Collected data:
.....

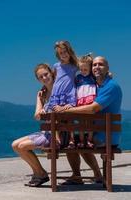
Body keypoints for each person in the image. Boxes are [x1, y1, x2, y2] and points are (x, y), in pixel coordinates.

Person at [62, 56, 123, 185]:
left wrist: (66, 111)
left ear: (107, 68)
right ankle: (95, 175)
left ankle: (78, 176)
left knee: (70, 142)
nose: (96, 67)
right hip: (100, 132)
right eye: (94, 65)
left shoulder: (111, 86)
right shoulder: (97, 85)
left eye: (100, 64)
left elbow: (93, 108)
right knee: (79, 139)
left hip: (106, 136)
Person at [12, 63, 54, 187]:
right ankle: (39, 172)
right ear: (38, 79)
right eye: (41, 77)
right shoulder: (43, 93)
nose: (44, 78)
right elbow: (37, 116)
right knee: (15, 145)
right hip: (46, 132)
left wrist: (47, 113)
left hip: (57, 134)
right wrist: (39, 99)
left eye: (46, 74)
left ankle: (40, 174)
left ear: (51, 73)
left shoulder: (59, 89)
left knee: (22, 146)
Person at [48, 40, 78, 146]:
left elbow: (87, 65)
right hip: (57, 94)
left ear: (69, 51)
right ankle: (56, 139)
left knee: (70, 117)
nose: (63, 54)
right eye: (61, 53)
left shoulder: (75, 65)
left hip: (69, 93)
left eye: (65, 51)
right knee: (54, 116)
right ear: (58, 55)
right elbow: (52, 78)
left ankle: (71, 139)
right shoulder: (56, 66)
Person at [68, 54, 96, 149]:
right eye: (81, 69)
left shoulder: (93, 77)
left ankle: (89, 140)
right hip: (80, 102)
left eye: (85, 69)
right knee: (81, 123)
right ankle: (81, 140)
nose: (83, 72)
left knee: (90, 123)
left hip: (90, 102)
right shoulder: (78, 78)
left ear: (90, 68)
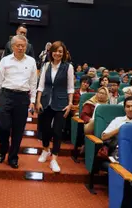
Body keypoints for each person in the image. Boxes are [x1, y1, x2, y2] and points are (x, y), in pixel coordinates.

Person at [0, 35, 37, 169]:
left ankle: (13, 157)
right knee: (3, 127)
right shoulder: (5, 61)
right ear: (12, 47)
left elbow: (33, 83)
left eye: (23, 46)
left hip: (22, 98)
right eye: (18, 45)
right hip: (6, 95)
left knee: (18, 131)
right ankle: (3, 149)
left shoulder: (31, 62)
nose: (21, 48)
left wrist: (33, 100)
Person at [36, 41, 74, 172]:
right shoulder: (46, 65)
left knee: (58, 131)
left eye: (60, 52)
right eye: (55, 51)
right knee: (45, 129)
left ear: (63, 54)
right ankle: (45, 149)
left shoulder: (68, 67)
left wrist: (70, 103)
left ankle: (54, 159)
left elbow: (70, 87)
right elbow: (40, 85)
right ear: (51, 52)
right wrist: (38, 101)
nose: (57, 53)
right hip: (46, 101)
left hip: (61, 103)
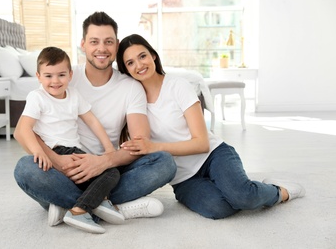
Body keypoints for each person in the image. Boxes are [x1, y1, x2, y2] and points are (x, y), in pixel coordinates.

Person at [13, 12, 177, 229]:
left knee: (164, 162)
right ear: (83, 44)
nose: (102, 48)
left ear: (117, 45)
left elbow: (140, 141)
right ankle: (109, 206)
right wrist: (57, 161)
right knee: (25, 168)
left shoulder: (130, 87)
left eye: (108, 42)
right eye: (94, 42)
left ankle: (69, 204)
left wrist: (104, 161)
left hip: (109, 168)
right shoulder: (62, 76)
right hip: (66, 168)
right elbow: (26, 131)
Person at [116, 34, 305, 219]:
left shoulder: (177, 86)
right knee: (219, 209)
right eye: (130, 62)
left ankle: (278, 191)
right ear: (126, 70)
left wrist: (155, 147)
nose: (139, 65)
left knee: (243, 197)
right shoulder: (133, 102)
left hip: (213, 156)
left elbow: (202, 144)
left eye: (142, 56)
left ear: (153, 56)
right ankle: (247, 188)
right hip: (184, 179)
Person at [16, 46, 124, 233]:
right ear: (38, 76)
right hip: (56, 151)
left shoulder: (74, 95)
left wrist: (109, 148)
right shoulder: (37, 97)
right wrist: (39, 152)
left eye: (61, 75)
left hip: (75, 151)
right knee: (111, 174)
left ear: (70, 74)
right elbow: (24, 128)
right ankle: (82, 210)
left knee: (109, 171)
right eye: (48, 76)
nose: (55, 81)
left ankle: (66, 206)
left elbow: (92, 121)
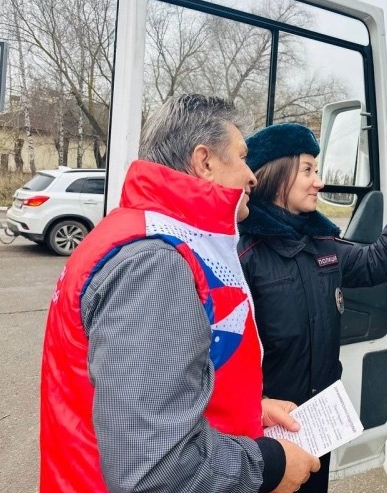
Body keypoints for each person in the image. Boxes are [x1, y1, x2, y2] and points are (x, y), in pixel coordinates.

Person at [39, 94, 320, 493]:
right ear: (204, 162)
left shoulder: (146, 235)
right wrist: (270, 465)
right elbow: (154, 466)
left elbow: (148, 389)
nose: (251, 175)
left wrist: (248, 411)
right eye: (241, 157)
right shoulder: (155, 264)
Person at [238, 122, 387, 493]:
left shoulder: (325, 245)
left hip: (319, 419)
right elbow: (222, 355)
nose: (319, 181)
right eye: (308, 170)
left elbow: (378, 261)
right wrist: (258, 405)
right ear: (275, 175)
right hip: (268, 424)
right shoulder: (244, 257)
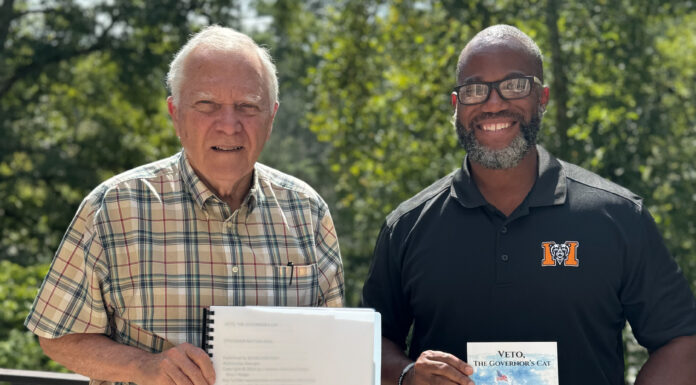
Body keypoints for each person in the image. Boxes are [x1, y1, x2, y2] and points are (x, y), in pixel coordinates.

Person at [362, 24, 696, 385]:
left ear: (543, 98)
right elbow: (367, 344)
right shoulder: (408, 227)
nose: (494, 103)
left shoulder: (617, 216)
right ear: (456, 106)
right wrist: (408, 375)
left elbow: (682, 340)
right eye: (475, 89)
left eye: (514, 85)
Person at [25, 25, 344, 385]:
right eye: (207, 105)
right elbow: (58, 335)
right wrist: (145, 367)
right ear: (175, 114)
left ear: (271, 118)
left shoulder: (307, 212)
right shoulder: (112, 208)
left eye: (247, 106)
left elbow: (329, 347)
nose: (229, 125)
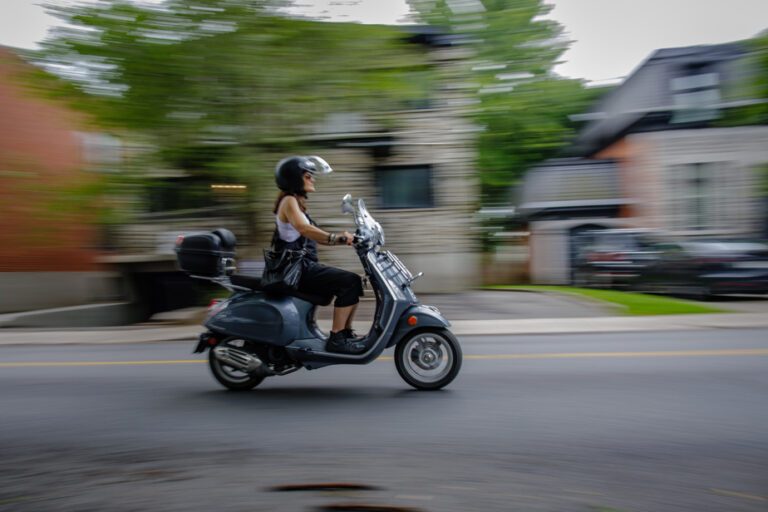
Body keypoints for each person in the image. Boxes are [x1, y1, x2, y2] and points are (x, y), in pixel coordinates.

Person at [272, 155, 365, 354]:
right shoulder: (288, 201)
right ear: (294, 179)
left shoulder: (295, 203)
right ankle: (337, 338)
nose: (312, 179)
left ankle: (346, 333)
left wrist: (349, 239)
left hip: (302, 267)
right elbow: (304, 229)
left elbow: (319, 238)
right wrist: (337, 238)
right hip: (295, 269)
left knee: (354, 282)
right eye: (308, 176)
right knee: (348, 281)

.....

*AIM OF THE EXERCISE*. Print the data exactly, from its first line to the line containing "left elbow: (93, 108)", both included. Omit the pictures.

*SOLVED EXERCISE*.
Body keypoints for each person in the image. Boxes are [x1, y1, x2, y2] and points are (x, y), in pixel coordinates.

Person at [62, 56, 123, 185]:
left wrist: (66, 111)
left ear: (107, 68)
right ankle: (95, 175)
left ankle: (78, 176)
left knee: (70, 142)
nose: (96, 67)
right hip: (100, 132)
right eye: (94, 65)
left shoulder: (111, 86)
right shoulder: (97, 85)
left eye: (100, 64)
left elbow: (93, 108)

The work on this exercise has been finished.